Pope owned a large number of patents relating to bicycles, tricycles, and similar vehicles, which it licensed to Gormully. The license agreement provided that Gormully could make bicycles of 52-inch size and larger, "of certain grades, style, and finish," to be sold at a specified price, and that Gormully, even after termination of the license, "would not manufacture, sell, or deal in bicycles, tricycles, or velocipedes containing certain features or devices covered by certain other patents" and would not "directly or indirectly, dispute or contest the validity of said letters patent."

Gormully later violated the contract by "constructing bicycles of a kind prohibited by the contract," and Pope sued for an injunction compelling Gormully not to make the prohibited bicycles. The trial court refused relief. It stated:
We think there can be no doubt that this contract, if enforced according to its letter and spirit, would act oppressively and unjustly upon this defendant. . . . [T]his contract seems to be so oppressive, and so unjust and inequitable in its terms, and so contrary to sound public policy, that it ought not to be enforced in a court of equity.
Pope then appealed to the Supreme Court.

==Ruling of Supreme Court==

Justice Brown delivered the unanimous opinion of the Court.

Set of tasks:
(1) Reproduce the stretch of the patent license case text from "Gormully later violated" through "the Supreme Court.".
(2) Resume the account of the Pope and Gormully patent license dispute, starting after its last sentence.

[Items listed in a dataset]
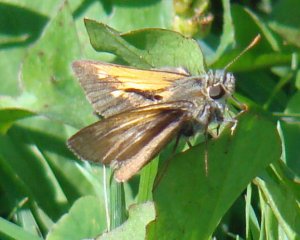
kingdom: Animalia
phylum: Arthropoda
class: Insecta
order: Lepidoptera
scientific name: Lepidoptera
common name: Butterflies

Responses to the exercise:
(1)
Gormully later violated the contract by "constructing bicycles of a kind prohibited by the contract," and Pope sued for an injunction compelling Gormully not to make the prohibited bicycles. The trial court refused relief. It stated:
We think there can be no doubt that this contract, if enforced according to its letter and spirit, would act oppressively and unjustly upon this defendant. . . . [T]his contract seems to be so oppressive, and so unjust and inequitable in its terms, and so contrary to sound public policy, that it ought not to be enforced in a court of equity.
Pope then appealed to the Supreme Court.

(2)
The Court stated the general principle as to freedom of contract as follows: "Ordinarily the law leaves to parties the right to make such contracts as they please, demanding, however, that they shall not require either party to do an illegal thing, and that they shall not be against public policy or in restraint of trade." Gormully argued, however, that this contract is objectionable as a restraint of trade, because it was "an attempt to fetter the defendant from importing or making bicycles, in which he might otherwise have a perfect right to deal, and thus foreclose himself from the ability to earn an honest living in his chosen calling." The Court said that it saw the real question as "whether the defendant can estop himself from disputing patents which may be wholly void, or to which the plaintiff may have no shadow of title."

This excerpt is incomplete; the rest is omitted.